Model description is handled by `bijoe.schema` and model querying by
`bijoe.engine`.

bijoe.schema.Warehouse
++++++++++++++++++++++

`Warehouse` is the main class to manipulate models, it has two class methods:

* `from_json(d)` which transform a dictionnary obtained by eventually parsing
  some JSON file to a Warehouse object.

* `to_json()` which transform a Warehouse object into a JSON compatible
  dictionnary.

bijoe.engine.Engine
+++++++++++++++++++

`Engine(warehouse)` is the entry-point for querying a model, you get an
`EngineCube` object by indexing the engine with the name of a cube.

.. code:: python

        cube = Engine(warehouse)['mycube']

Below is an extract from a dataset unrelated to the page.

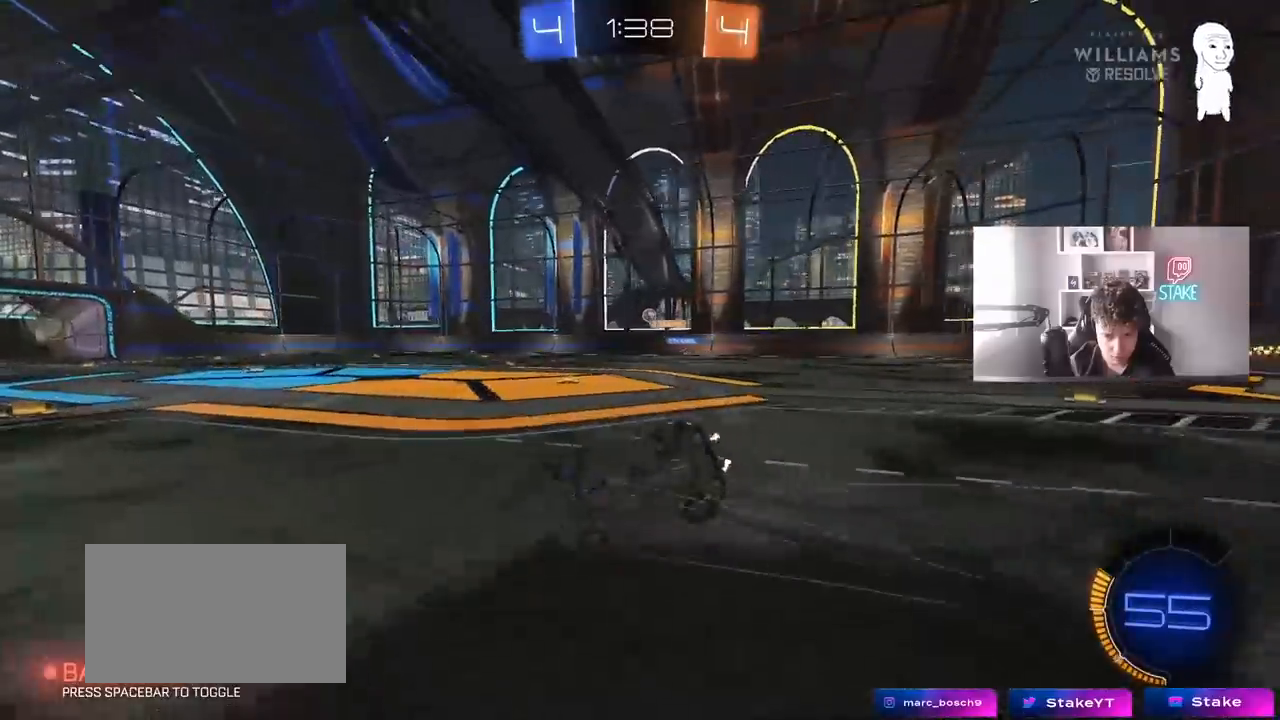
{"keys": ["d", "s", "shift"], "mouse": [], "mouse_move": "still", "events": [[233, "s", "up"], [333, "s", "down"]]}
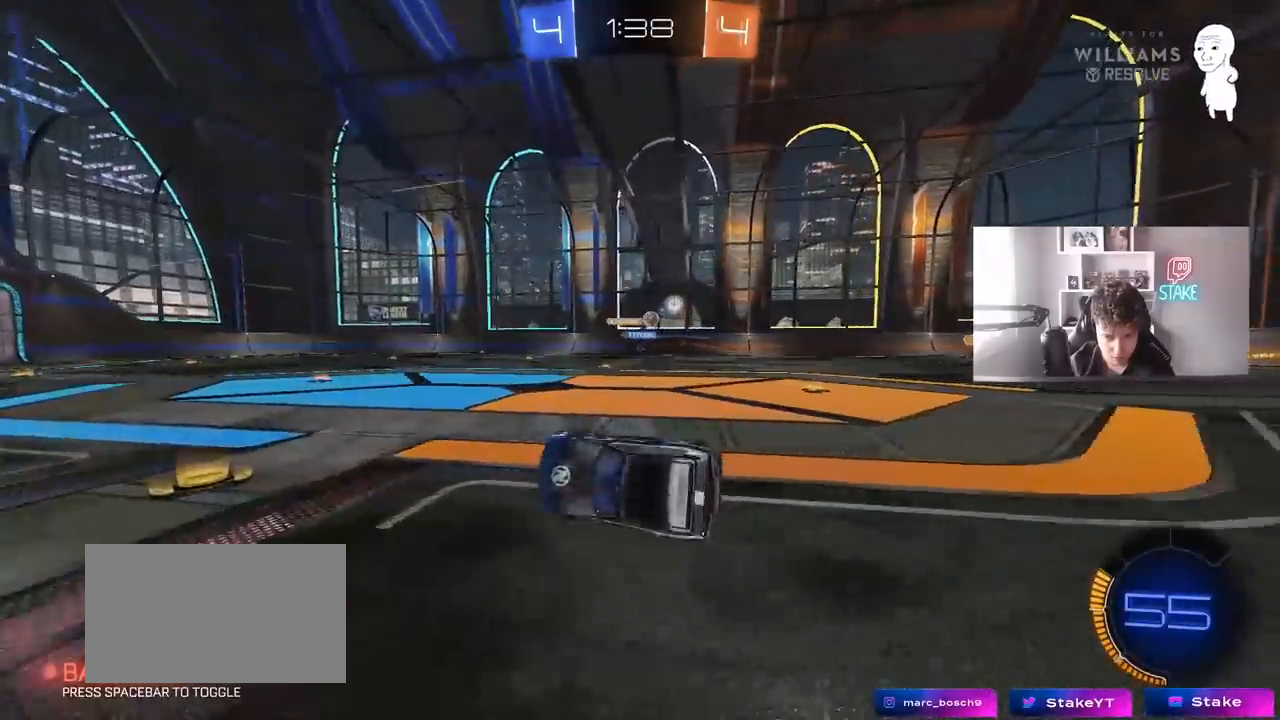
{"keys": ["d", "w"], "mouse": ["left"], "mouse_move": "still", "events": [[67, "s", "up"], [117, "d", "up"], [117, "shift", "up"], [250, "d", "down"], [250, "w", "down"], [400, "mouse_left", "down"]]}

You can query your cube using the `query` method.

.. code:: python

        cube.query(filters=[('year', [2013, 2014, 2015])],
                   drilldown=['year', 'product'],
                   measures=['count', 'avg_sale'])

It returns a sequence of rows whose elements are the values of the drilldown
dimensions in the same order as in the query followed by the values of the
measures also in the same ordre as the query.

The `count` measure is a special measure which is always present whose
expression is always `count({fact_table}.{key})` where `fact_table` and `key`
are the corresponding attributes of the cube.